特に注目すべき点は、救急自動車の出動件数が763万8,558件(前年比40万8,986件増、5.7%増)となり、搬送人員が664万1,420人(前年比42万4,137人増、6.8%増)であったことだ。この増加傾向は、高齢者人口の増加や医療機関の受け入れ体制の逼迫が影響していると考えられる。現場到着所要時間は平均10.0分で、前年の10.3分から若干短縮したものの、新型コロナウイルス感染症の影響がなかった令和元年と比較すると約1.3分長くなっている。また、病院収容所要時間は平均45.6分で、前年の47.2分からは改善したものの、コロナ前と比較すると約6.1分の延長が見られる。
事故種別の救急出動件数を分析すると、「急病」が517万4,494件(前年比5.9%増)、「一般負傷」が118万5,397件(前年比7.6%増)、「転院搬送」が55万6,367件(前年比3.5%増)、「交通事故」が39万9,577件(前年比4.5%増)となった。特に「急病」の割合が67.7%と最も高く、過去20年の推移を見ても増加傾向にある。一方で「交通事故」の割合は減少傾向が続いている。
救助業務の状況も前年と比較して増加しており、救助活動件数は7万1,707件(前年比5.3%増)、救助人員は6万6,815人(前年比6.6%増)であった。救助出動件数では、「建物等による事故」が最多で5万3,228件(前年比10.7%増)、次いで「交通事故」2万2,223件(前年比3.2%増)、「水難事故」4,008件(前年比2.8%増)と続いた。「機械による事故」は1,310件で、前年比17.0%の減少が見られた。
消防防災ヘリコプターによる救急・救助業務も一定の役割を果たしている。令和5年の消防防災ヘリコプターによる救急出動件数は2,429件(前年比4.6%減)、救助出動件数は1,915件(前年比0.9%増)であった。特に「一般負傷」の出動件数が697件と最も多く、次いで「転院搬送」559件、「急病」454件と続いた。一方、消防防災ヘリによる「水難」救助出動件数は376件と前年比で増加傾向にある。
救急搬送された人員の傷病程度別データを分析すると、「軽症(外来診療)」が321万8,832人(前年比9.5%増)、「中等症(入院診療)」が285万622人(前年比5.5%増)、「重症(長期入院)」が48万1,993人(前年比0.2%増)となった。

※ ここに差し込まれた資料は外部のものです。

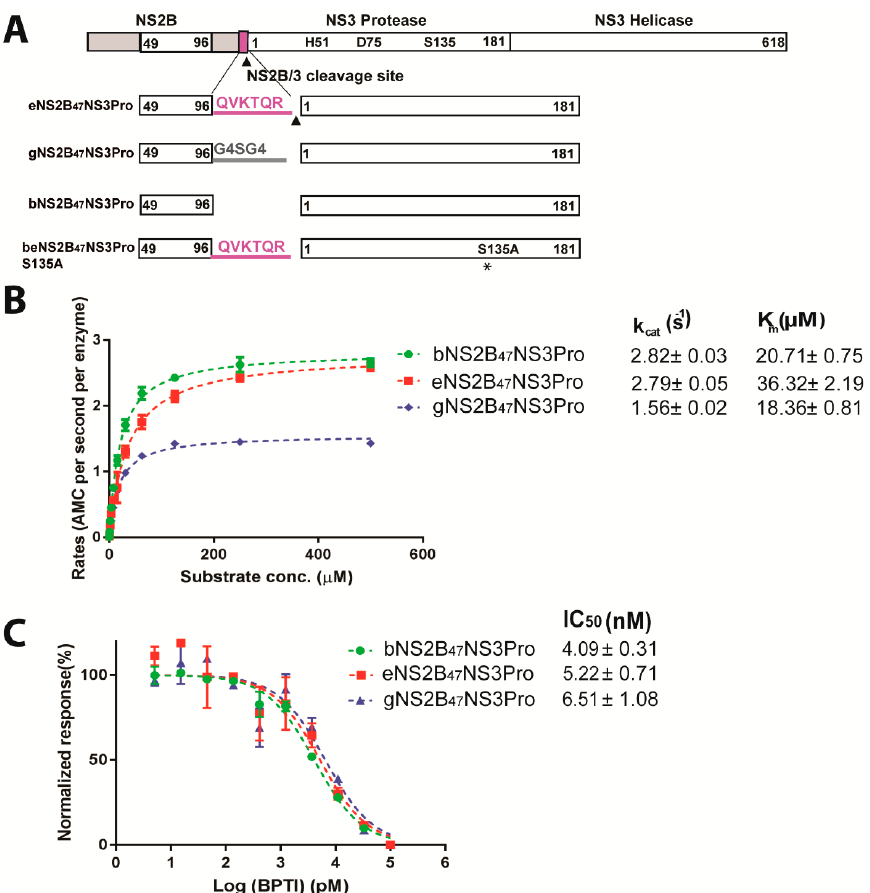
Figure 1. Schematic of construct design and characterization of protease activity from three different DENV4 NS2B 47 NS3 proteases. ( A ) Schematic of construct design of DENV4 NS2B 47 NS3Pro with three different linkers, e, g and b-. The beNS2B 47 NS3Pro S135A was created by inserting seven amino acids from NS2B/NS3 cleavage junction and by mutating the active serine residue 135 to alanine. The mutation, S135A, on beNS2B 47 NS3Pro is indicated in asterisk. ( B ) The protease activity of different NS2B 47 NS3Pro. The b- and e-NS2B 47 NS3Pro have similar k cat while gNS2B 47 NS3 Pro showed the lowest reaction rates. ( C ) The effect of different linkers on BPTI inhibition of the protease. The three constructs have similar inhibition efficiency indicating that the effect on linker on the substrate-binding is minimal in DENV. The standard deviations are represented by error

軽症搬送の増加が顕著であり、救急車の適正利用の必要性がより一層求められる。
年齢別の搬送人員では、「高齢者(65歳以上)」が409万3,552人(前年比6.0%増)、「成人(18歳以上65歳未満)」が196万8,232人(前年比5.7%増)、「乳幼児(生後28日以上満7歳未満)」が33万6,047人(前年比22.6%増)となった。特に乳幼児の搬送増加率が高く、感染症の流行や事故の影響が考えられる。
さらに、心肺蘇生の実施状況を見ると、令和5年に一般市民が目撃した心原性心肺機能停止傷病者数は2万8,354人で、そのうち一般市民が心肺蘇生を実施した傷病者は1万6,927人(59.7%)であった。一般市民がAEDを使用し除細動を実施した傷病者数は1,407人で、そのうち1ヵ月後に生存した人は763人(54.2%)、社会復帰できた人は632人(44.9%)であった。このデータは、心肺蘇生とAEDの適切な使用が生存率向上に寄与することを示している。
今回の統計は、全国の消防・救急・救助体制が依然として高い需要に直面していることを浮き彫りにしている。救急車の適正利用や医療機関の受け入れ体制の改善が求められる中で、今後も迅速な救急対応と効率的な救助活動のための施策が必要となる。